*** Opening Input material ***
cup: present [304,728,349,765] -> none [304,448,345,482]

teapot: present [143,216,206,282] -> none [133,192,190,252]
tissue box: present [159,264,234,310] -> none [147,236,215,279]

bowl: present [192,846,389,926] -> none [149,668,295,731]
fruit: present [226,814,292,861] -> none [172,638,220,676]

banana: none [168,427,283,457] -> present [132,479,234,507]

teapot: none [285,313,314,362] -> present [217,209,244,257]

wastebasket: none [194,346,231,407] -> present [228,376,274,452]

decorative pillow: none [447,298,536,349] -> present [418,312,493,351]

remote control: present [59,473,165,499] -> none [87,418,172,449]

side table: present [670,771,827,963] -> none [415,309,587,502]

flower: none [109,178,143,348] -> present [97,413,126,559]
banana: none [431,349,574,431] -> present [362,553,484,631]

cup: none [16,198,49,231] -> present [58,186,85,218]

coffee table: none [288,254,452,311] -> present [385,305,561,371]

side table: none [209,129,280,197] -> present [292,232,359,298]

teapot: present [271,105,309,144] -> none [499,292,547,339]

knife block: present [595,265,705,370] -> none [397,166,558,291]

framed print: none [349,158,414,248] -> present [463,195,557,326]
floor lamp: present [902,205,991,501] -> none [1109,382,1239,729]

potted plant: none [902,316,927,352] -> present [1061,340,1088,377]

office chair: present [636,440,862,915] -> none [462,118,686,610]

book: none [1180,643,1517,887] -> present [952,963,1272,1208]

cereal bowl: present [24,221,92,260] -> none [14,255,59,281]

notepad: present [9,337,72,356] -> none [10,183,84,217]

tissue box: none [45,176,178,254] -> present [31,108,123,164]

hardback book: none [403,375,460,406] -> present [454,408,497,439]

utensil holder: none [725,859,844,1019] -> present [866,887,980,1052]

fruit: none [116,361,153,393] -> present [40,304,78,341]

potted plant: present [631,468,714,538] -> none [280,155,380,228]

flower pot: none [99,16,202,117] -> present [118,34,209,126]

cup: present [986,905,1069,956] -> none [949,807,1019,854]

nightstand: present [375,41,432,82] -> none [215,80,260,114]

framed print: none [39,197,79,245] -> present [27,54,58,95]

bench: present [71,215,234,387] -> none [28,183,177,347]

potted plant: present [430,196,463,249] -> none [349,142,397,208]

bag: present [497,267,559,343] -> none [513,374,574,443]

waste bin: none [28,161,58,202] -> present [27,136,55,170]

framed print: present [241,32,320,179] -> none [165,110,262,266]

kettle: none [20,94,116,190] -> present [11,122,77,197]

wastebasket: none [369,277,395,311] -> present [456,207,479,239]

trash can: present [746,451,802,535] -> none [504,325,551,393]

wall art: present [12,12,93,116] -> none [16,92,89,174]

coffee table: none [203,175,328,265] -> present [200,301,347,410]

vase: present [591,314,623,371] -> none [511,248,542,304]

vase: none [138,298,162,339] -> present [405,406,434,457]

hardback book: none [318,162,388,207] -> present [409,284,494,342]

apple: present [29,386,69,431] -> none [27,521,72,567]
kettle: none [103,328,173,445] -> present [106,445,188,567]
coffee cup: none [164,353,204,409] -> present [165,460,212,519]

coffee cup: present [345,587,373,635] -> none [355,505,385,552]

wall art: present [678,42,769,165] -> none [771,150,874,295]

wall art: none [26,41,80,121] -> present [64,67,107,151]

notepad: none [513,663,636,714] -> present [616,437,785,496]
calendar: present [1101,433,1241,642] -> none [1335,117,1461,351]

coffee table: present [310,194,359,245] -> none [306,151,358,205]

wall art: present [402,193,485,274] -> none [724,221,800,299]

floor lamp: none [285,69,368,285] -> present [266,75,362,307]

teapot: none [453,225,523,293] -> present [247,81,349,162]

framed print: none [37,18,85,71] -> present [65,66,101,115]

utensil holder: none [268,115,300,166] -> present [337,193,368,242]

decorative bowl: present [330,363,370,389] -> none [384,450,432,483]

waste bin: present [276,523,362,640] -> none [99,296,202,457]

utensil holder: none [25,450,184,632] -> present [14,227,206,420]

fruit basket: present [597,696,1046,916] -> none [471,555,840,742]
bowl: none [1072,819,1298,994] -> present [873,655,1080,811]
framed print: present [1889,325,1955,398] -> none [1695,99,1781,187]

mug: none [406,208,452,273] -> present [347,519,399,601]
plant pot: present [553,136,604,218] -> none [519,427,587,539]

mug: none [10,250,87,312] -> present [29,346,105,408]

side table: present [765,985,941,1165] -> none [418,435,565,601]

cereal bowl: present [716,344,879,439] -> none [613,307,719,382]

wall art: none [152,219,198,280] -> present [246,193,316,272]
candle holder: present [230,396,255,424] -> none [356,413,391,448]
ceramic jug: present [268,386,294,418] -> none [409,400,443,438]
*** Closing Input material ***
* [Exercise brief] Write out only the lines that run from the line containing "fruit: none [116,361,153,393]" through the line containing "decorative bowl: present", both included, exactly as they appear above.

* [Solution for this problem]
fruit: none [116,361,153,393] -> present [40,304,78,341]

potted plant: present [631,468,714,538] -> none [280,155,380,228]

flower pot: none [99,16,202,117] -> present [118,34,209,126]

cup: present [986,905,1069,956] -> none [949,807,1019,854]

nightstand: present [375,41,432,82] -> none [215,80,260,114]

framed print: none [39,197,79,245] -> present [27,54,58,95]

bench: present [71,215,234,387] -> none [28,183,177,347]

potted plant: present [430,196,463,249] -> none [349,142,397,208]

bag: present [497,267,559,343] -> none [513,374,574,443]

waste bin: none [28,161,58,202] -> present [27,136,55,170]

framed print: present [241,32,320,179] -> none [165,110,262,266]

kettle: none [20,94,116,190] -> present [11,122,77,197]

wastebasket: none [369,277,395,311] -> present [456,207,479,239]

trash can: present [746,451,802,535] -> none [504,325,551,393]

wall art: present [12,12,93,116] -> none [16,92,89,174]

coffee table: none [203,175,328,265] -> present [200,301,347,410]

vase: present [591,314,623,371] -> none [511,248,542,304]

vase: none [138,298,162,339] -> present [405,406,434,457]

hardback book: none [318,162,388,207] -> present [409,284,494,342]

apple: present [29,386,69,431] -> none [27,521,72,567]
kettle: none [103,328,173,445] -> present [106,445,188,567]
coffee cup: none [164,353,204,409] -> present [165,460,212,519]

coffee cup: present [345,587,373,635] -> none [355,505,385,552]

wall art: present [678,42,769,165] -> none [771,150,874,295]

wall art: none [26,41,80,121] -> present [64,67,107,151]

notepad: none [513,663,636,714] -> present [616,437,785,496]
calendar: present [1101,433,1241,642] -> none [1335,117,1461,351]

coffee table: present [310,194,359,245] -> none [306,151,358,205]

wall art: present [402,193,485,274] -> none [724,221,800,299]

floor lamp: none [285,69,368,285] -> present [266,75,362,307]

teapot: none [453,225,523,293] -> present [247,81,349,162]

framed print: none [37,18,85,71] -> present [65,66,101,115]

utensil holder: none [268,115,300,166] -> present [337,193,368,242]

decorative bowl: present [330,363,370,389] -> none [384,450,432,483]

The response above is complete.